Stored items from a collection:
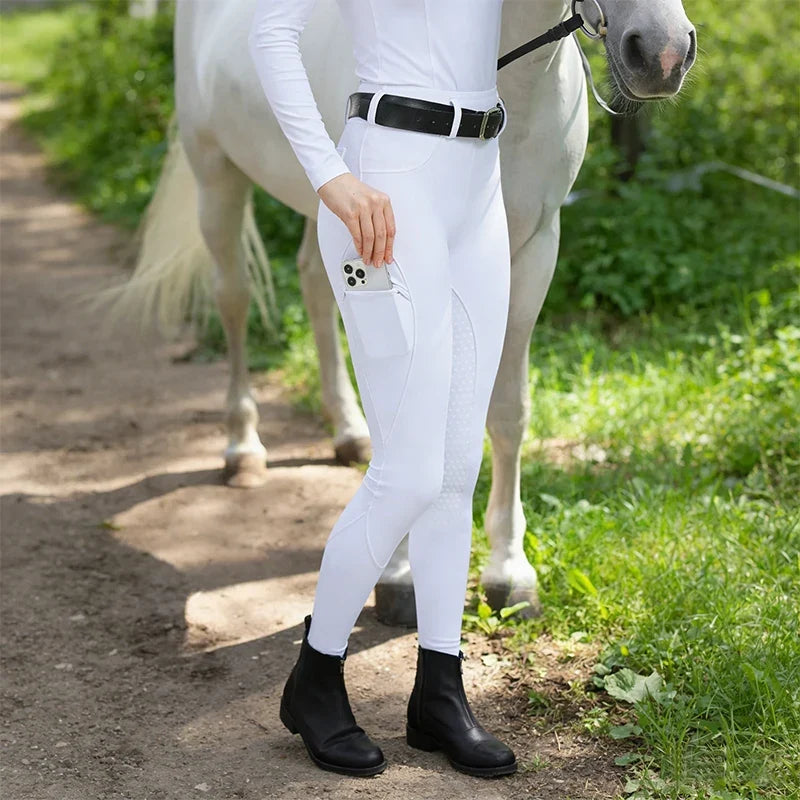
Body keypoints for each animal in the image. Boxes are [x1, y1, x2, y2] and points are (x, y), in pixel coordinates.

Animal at [109, 0, 695, 625]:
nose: (662, 53)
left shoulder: (533, 251)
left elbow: (508, 412)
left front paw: (509, 572)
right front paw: (400, 577)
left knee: (314, 285)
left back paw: (347, 433)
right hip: (217, 177)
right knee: (234, 299)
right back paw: (243, 449)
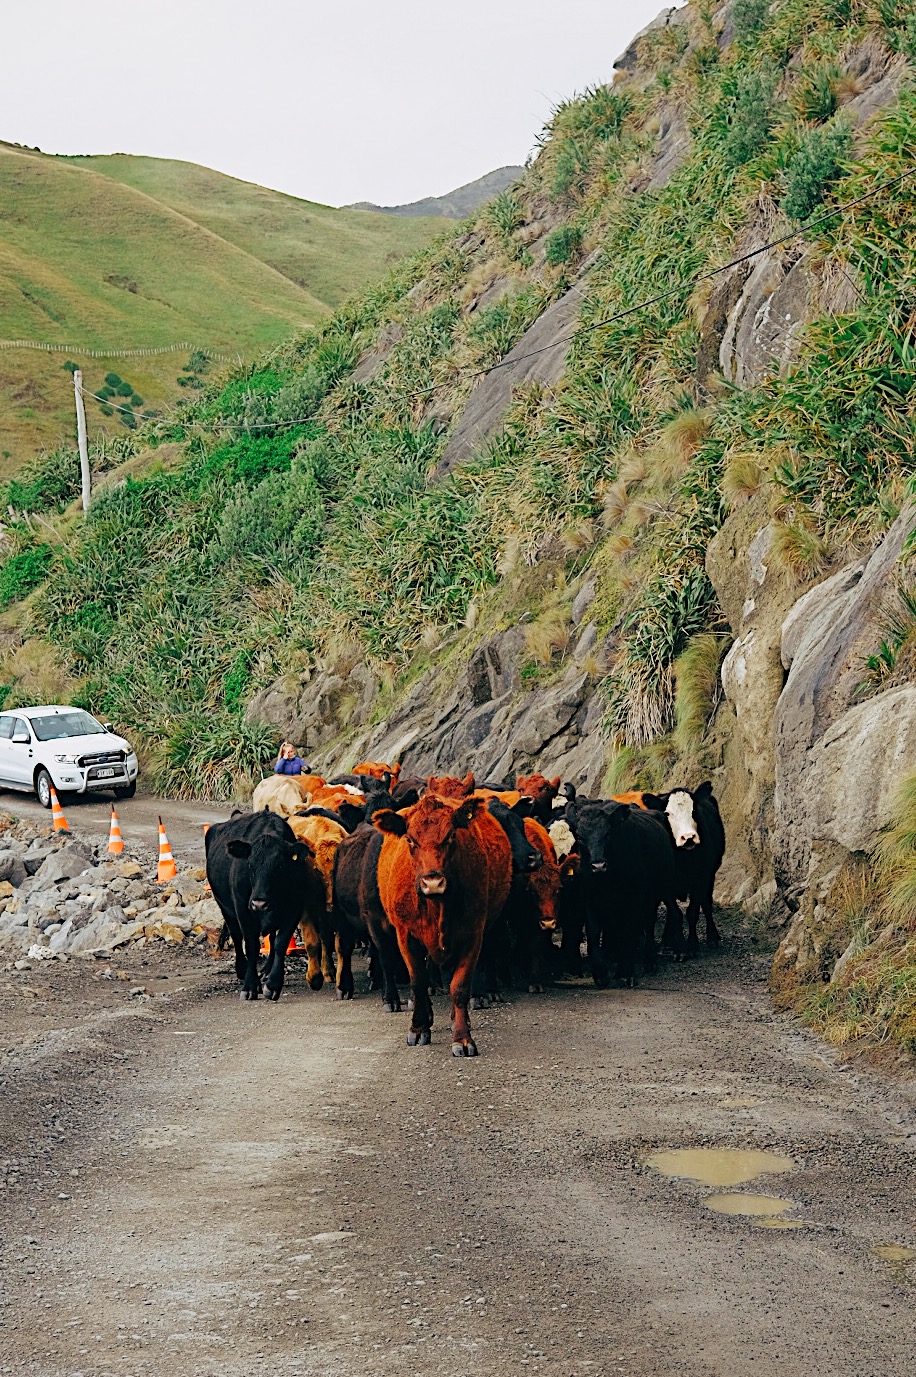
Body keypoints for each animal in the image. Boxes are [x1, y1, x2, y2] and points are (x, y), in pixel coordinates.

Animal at [205, 804, 323, 1002]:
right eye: (250, 865)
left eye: (280, 866)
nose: (259, 903)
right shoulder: (243, 910)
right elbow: (251, 945)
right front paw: (250, 986)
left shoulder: (293, 910)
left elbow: (280, 943)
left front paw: (273, 985)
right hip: (225, 907)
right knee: (236, 935)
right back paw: (242, 969)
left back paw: (266, 971)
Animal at [374, 793, 515, 1057]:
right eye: (410, 839)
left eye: (451, 836)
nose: (433, 882)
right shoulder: (406, 936)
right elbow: (418, 981)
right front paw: (419, 1028)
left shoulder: (473, 933)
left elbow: (459, 986)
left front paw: (462, 1037)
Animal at [573, 798, 677, 991]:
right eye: (580, 837)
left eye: (608, 834)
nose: (598, 865)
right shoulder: (590, 900)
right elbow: (594, 932)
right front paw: (601, 972)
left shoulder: (633, 900)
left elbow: (628, 930)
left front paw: (626, 972)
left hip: (655, 894)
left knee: (649, 923)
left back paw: (650, 960)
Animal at [639, 782, 727, 952]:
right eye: (667, 813)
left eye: (694, 810)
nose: (688, 837)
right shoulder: (666, 883)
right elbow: (675, 913)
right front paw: (680, 947)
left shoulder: (701, 878)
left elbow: (693, 912)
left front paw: (692, 945)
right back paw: (667, 940)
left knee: (707, 904)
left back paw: (713, 937)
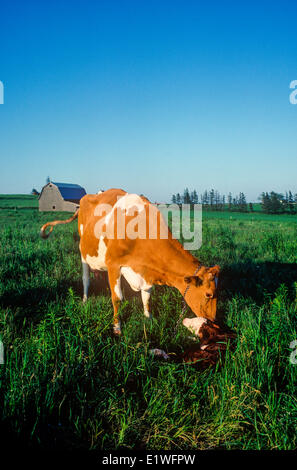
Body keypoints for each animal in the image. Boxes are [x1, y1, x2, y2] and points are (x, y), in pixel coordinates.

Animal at [40, 187, 219, 334]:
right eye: (209, 294)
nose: (213, 321)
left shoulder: (145, 273)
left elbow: (146, 296)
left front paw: (149, 318)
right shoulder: (113, 264)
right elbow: (117, 298)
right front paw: (117, 327)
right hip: (83, 253)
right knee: (86, 279)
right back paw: (84, 299)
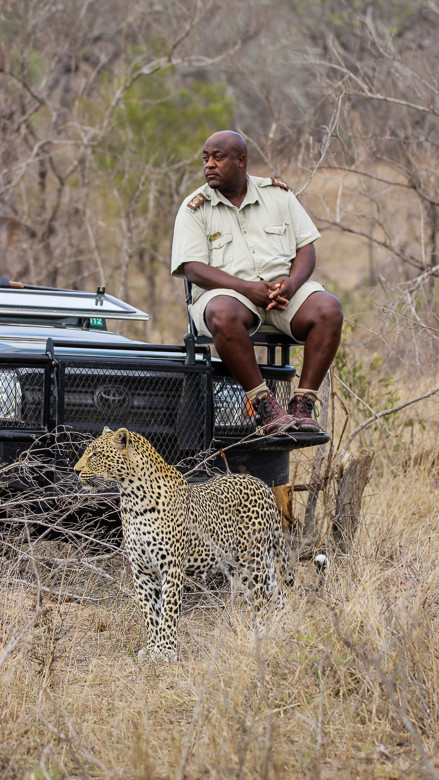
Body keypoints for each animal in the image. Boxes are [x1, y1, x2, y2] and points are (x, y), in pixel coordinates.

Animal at [74, 426, 295, 662]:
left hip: (252, 563)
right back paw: (282, 629)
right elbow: (150, 612)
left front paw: (165, 651)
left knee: (262, 601)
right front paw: (152, 649)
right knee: (278, 594)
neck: (132, 497)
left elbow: (169, 610)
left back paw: (262, 636)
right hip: (257, 561)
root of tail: (262, 485)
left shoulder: (171, 567)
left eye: (95, 455)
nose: (76, 471)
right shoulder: (142, 570)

To do —
Your answer must be an exact copy of the records, with every picture left out.

Written response —
Body keypoints for each animal in the image. Boxes are [x1, y1, x2, y2] and points are (x, y), in pixel coordinates.

Animal at [109, 0, 695, 625]:
nose: (662, 53)
left shoulder: (533, 251)
left elbow: (508, 412)
left front paw: (509, 572)
right front paw: (400, 577)
left knee: (314, 285)
left back paw: (347, 433)
right hip: (217, 177)
right knee: (234, 299)
right back paw: (243, 449)
Body keypoints for each animal in the image. Boxes are [x1, y1, x2, y2] and points are (x, y), in pixel coordinates.

Animal at [205, 804, 323, 1002]:
right eye: (250, 865)
left eye: (280, 866)
nose: (259, 903)
right shoulder: (243, 910)
right elbow: (251, 945)
right front paw: (250, 986)
left shoulder: (293, 910)
left elbow: (280, 943)
left front paw: (273, 985)
right hip: (225, 907)
right knee: (236, 935)
right back paw: (242, 969)
left back paw: (266, 971)
Animal at [374, 793, 515, 1057]:
right eye: (410, 839)
left eye: (451, 836)
nose: (433, 882)
right shoulder: (406, 936)
right elbow: (418, 981)
right front paw: (419, 1028)
left shoulder: (473, 933)
left elbow: (459, 986)
left front paw: (462, 1037)
Animal at [573, 798, 677, 991]:
right eye: (580, 837)
left eye: (608, 834)
nose: (598, 865)
right shoulder: (590, 900)
right elbow: (594, 932)
right front paw: (601, 972)
left shoulder: (633, 900)
left elbow: (628, 930)
left front paw: (626, 972)
left hip: (655, 894)
left knee: (649, 923)
left back paw: (650, 960)
Animal at [639, 782, 727, 952]:
right eye: (667, 813)
left eye: (694, 810)
nose: (688, 837)
right shoulder: (666, 883)
right elbow: (675, 913)
right front paw: (680, 947)
left shoulder: (701, 878)
left elbow: (693, 912)
left front paw: (692, 945)
right back paw: (667, 940)
left knee: (707, 904)
left back paw: (713, 937)
Body keypoints for each animal in the image. Boxes are [x1, y1, x2, y2] and points are (x, y), in pixel coordinates.

Animal at [40, 187, 219, 334]:
right eye: (209, 294)
nose: (213, 321)
left shoulder: (145, 273)
left elbow: (146, 296)
left front paw: (149, 318)
right shoulder: (113, 264)
right elbow: (117, 298)
right front paw: (117, 327)
right hip: (83, 253)
right knee: (86, 279)
right back paw: (84, 299)
Body keypoints for each animal in the image. Boxes are [x1, y1, x2, y2] and points are (x, y), in pixel coordinates.

Animal at [74, 426, 295, 662]:
left hip: (252, 563)
right back paw: (282, 629)
right elbow: (150, 612)
left front paw: (165, 651)
left knee: (262, 601)
right front paw: (152, 649)
right knee: (278, 594)
neck: (132, 497)
left elbow: (169, 610)
left back paw: (262, 636)
right hip: (257, 561)
root of tail: (262, 485)
left shoulder: (171, 567)
left eye: (95, 455)
nose: (76, 471)
right shoulder: (142, 570)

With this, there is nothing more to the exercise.